Saved data entries:
-- -- --
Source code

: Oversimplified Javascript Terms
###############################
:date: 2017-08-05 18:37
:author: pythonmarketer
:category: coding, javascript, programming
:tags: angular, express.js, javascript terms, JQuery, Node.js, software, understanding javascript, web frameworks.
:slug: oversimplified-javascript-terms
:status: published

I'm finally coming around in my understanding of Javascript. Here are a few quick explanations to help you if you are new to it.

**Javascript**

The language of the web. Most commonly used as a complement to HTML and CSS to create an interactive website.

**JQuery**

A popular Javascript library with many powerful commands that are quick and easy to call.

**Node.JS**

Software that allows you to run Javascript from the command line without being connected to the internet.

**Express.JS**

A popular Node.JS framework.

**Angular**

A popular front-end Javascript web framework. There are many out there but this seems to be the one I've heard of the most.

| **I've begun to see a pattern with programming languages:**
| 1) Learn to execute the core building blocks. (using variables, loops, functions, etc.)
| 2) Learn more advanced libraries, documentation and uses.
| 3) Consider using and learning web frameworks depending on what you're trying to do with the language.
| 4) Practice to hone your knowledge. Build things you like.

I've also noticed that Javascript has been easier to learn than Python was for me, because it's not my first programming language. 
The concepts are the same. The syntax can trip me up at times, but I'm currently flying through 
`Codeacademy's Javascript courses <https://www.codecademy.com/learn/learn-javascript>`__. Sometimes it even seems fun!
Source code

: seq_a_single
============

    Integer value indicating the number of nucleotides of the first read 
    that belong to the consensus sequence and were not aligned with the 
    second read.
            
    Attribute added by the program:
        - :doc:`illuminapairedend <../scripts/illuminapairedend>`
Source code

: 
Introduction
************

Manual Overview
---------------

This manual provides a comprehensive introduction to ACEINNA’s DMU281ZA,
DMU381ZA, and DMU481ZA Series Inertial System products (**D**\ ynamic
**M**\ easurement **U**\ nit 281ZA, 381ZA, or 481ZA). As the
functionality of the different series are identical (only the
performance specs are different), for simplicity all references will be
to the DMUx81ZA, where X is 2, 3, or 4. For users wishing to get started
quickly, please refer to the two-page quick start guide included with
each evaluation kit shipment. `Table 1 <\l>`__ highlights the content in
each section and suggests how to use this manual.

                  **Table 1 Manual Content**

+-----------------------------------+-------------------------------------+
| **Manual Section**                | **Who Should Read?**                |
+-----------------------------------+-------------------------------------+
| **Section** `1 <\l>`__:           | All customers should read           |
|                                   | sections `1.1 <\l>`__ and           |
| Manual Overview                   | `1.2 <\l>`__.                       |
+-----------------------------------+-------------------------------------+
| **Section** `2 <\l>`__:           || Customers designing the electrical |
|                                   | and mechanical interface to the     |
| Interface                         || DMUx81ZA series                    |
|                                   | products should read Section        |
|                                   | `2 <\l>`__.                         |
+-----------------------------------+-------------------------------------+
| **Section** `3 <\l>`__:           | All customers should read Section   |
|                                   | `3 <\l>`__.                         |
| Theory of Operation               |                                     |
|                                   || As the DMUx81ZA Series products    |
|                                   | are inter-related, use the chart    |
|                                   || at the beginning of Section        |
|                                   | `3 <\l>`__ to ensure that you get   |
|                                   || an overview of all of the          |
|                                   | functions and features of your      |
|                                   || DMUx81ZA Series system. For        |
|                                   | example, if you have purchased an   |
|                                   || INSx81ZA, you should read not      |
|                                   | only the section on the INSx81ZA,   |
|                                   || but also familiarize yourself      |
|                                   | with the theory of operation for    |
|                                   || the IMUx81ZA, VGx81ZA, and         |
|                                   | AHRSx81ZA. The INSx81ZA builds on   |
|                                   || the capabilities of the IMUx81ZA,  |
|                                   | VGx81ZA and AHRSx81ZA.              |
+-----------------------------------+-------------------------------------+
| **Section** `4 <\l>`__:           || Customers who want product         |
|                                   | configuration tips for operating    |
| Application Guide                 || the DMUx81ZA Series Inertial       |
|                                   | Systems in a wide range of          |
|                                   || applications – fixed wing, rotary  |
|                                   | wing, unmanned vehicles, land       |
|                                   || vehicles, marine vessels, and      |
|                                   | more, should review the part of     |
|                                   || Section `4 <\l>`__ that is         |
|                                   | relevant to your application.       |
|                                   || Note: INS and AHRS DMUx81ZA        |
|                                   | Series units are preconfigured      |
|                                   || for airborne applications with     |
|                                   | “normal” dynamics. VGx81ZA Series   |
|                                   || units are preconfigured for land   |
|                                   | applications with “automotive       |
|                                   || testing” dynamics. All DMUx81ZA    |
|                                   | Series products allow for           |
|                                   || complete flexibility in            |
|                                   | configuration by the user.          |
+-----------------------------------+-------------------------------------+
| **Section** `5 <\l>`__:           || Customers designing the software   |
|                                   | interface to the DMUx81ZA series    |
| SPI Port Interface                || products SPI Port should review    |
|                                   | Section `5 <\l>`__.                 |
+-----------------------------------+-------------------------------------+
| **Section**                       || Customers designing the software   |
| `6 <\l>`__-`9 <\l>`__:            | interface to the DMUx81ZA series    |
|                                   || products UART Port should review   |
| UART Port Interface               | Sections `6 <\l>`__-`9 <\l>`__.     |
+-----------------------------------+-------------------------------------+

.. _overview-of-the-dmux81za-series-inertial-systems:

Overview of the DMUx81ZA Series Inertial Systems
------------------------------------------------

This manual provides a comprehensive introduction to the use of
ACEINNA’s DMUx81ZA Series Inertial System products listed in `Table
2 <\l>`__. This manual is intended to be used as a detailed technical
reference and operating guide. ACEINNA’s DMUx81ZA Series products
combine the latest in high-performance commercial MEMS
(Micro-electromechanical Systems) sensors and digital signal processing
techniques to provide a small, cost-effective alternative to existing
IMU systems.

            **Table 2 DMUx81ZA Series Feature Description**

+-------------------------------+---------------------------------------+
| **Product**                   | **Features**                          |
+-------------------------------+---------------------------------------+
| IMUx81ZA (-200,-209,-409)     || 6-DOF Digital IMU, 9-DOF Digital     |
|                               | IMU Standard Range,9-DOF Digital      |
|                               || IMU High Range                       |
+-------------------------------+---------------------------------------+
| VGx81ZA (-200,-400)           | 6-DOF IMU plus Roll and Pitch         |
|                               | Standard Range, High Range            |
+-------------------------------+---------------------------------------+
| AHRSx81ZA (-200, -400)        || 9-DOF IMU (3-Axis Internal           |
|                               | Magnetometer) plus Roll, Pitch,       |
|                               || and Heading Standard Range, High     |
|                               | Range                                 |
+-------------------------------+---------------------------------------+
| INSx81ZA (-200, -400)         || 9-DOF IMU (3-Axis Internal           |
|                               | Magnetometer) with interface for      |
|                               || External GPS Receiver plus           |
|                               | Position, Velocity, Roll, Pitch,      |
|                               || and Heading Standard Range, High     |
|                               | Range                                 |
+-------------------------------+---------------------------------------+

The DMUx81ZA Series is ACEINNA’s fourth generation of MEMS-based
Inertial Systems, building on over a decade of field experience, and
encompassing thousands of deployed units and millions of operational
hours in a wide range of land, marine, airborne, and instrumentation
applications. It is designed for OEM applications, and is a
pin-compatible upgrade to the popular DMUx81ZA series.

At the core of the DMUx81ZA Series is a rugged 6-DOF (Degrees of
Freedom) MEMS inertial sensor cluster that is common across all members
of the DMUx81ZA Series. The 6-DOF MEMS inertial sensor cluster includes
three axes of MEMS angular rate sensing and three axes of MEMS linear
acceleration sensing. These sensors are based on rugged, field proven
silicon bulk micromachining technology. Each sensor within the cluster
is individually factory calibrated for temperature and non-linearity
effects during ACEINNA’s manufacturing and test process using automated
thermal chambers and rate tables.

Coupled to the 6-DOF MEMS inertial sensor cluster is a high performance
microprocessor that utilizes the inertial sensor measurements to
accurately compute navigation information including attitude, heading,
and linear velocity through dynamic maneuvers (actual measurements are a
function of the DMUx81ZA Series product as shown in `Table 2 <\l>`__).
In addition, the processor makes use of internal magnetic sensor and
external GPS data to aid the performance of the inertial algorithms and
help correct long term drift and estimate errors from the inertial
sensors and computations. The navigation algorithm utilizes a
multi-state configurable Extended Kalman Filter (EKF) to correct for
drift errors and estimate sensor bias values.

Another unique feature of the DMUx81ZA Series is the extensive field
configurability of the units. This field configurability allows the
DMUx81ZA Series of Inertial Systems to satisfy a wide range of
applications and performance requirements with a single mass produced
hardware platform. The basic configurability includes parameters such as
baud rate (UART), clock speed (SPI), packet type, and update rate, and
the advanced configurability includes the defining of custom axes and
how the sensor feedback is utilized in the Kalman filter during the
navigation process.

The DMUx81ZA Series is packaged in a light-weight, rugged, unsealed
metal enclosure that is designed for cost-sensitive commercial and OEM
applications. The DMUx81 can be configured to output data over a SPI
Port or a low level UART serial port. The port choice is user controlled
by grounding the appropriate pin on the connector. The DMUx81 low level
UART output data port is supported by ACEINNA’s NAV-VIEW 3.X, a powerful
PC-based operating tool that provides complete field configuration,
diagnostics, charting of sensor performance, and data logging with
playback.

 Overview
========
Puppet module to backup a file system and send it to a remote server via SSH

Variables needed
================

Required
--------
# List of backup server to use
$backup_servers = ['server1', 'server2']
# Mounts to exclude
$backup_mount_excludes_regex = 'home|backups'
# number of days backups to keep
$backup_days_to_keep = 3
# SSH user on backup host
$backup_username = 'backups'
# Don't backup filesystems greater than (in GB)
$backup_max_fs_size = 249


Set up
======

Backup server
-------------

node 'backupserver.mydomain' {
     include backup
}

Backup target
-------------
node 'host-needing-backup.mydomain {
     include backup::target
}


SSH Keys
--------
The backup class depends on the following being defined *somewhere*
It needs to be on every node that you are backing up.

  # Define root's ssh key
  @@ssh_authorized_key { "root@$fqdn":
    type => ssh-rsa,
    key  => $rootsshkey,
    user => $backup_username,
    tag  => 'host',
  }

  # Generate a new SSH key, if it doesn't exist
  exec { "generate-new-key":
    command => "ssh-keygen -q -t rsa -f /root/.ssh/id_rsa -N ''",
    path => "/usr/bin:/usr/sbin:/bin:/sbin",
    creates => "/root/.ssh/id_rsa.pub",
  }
-- -- --
> **Work task**: Output only an exact transcription of the lines above from the one with "are preconfigured for" up to and including the one with "products UART Port".

> **Result of the exercise**:
|                                   || units are preconfigured for land   |
|                                   | applications with “automotive       |
|                                   || testing” dynamics. All DMUx81ZA    |
|                                   | Series products allow for           |
|                                   || complete flexibility in            |
|                                   | configuration by the user.          |
+-----------------------------------+-------------------------------------+
| **Section** `5 <\l>`__:           || Customers designing the software   |
|                                   | interface to the DMUx81ZA series    |
| SPI Port Interface                || products SPI Port should review    |
|                                   | Section `5 <\l>`__.                 |
+-----------------------------------+-------------------------------------+
| **Section**                       || Customers designing the software   |
| `6 <\l>`__-`9 <\l>`__:            | interface to the DMUx81ZA series    |
|                                   || products UART Port should review   |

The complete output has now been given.